RuntimeError
llamacpp.RuntimeError: CUDA build not found, CPU fallback
Stack trace
RuntimeError: CUDA build not found, CPU fallback
File "llamacpp.py", line 45, in load_model
model = Llama(model_path, use_cuda=True) # triggers error
File "llamacpp.py", line 120, in __init__
raise RuntimeError("CUDA build not found, CPU fallback") Why it happens
llama.cpp requires a CUDA-enabled GPU build to run on GPU. If the CUDA build is missing or incompatible, it falls back to CPU execution. This happens when the environment lacks the proper CUDA toolkit, drivers, or the llama.cpp library was compiled without CUDA support.
Detection
Check logs for 'CUDA build not found' RuntimeError during model initialization. Monitor GPU usage; if zero, the model is running on CPU fallback.
Causes & fixes
llama.cpp library was compiled without CUDA support
Rebuild or reinstall llama.cpp with CUDA enabled by following the official build instructions for GPU support.
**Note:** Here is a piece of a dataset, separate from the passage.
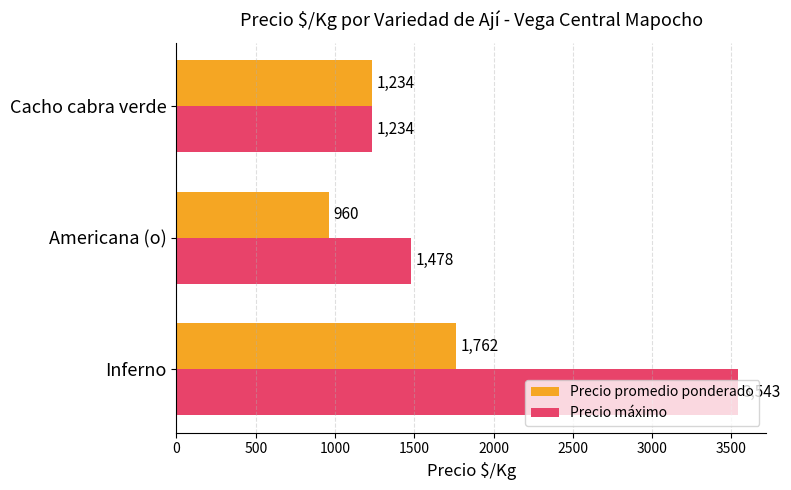

How many data points in Precio promedio ponderado are less than 1234?

1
CUDA toolkit or drivers are missing or incompatible on the system
Install the correct CUDA toolkit and GPU drivers matching your GPU and llama.cpp CUDA build requirements.
Environment variable or configuration disables CUDA usage
Ensure the llama.cpp initialization parameter 'use_cuda=True' is set and no environment variables disable GPU usage.
Code: broken vs fixed
from llamacpp import Llama
model = Llama("model.bin", use_cuda=True) # triggers RuntimeError: CUDA build not found, CPU fallback
print("Model loaded") import os
from llamacpp import Llama
# Ensure CUDA environment variables and drivers are set
os.environ["CUDA_VISIBLE_DEVICES"] = "0"
model = Llama("model.bin", use_cuda=True) # fixed: CUDA build found and used
print("Model loaded with CUDA support") Workaround
Run llama.cpp without use_cuda=True to explicitly use CPU mode until CUDA support is fixed, accepting slower performance.
Prevention
Set up continuous integration to verify llama.cpp builds with CUDA enabled and test GPU availability before deployment to prevent fallback.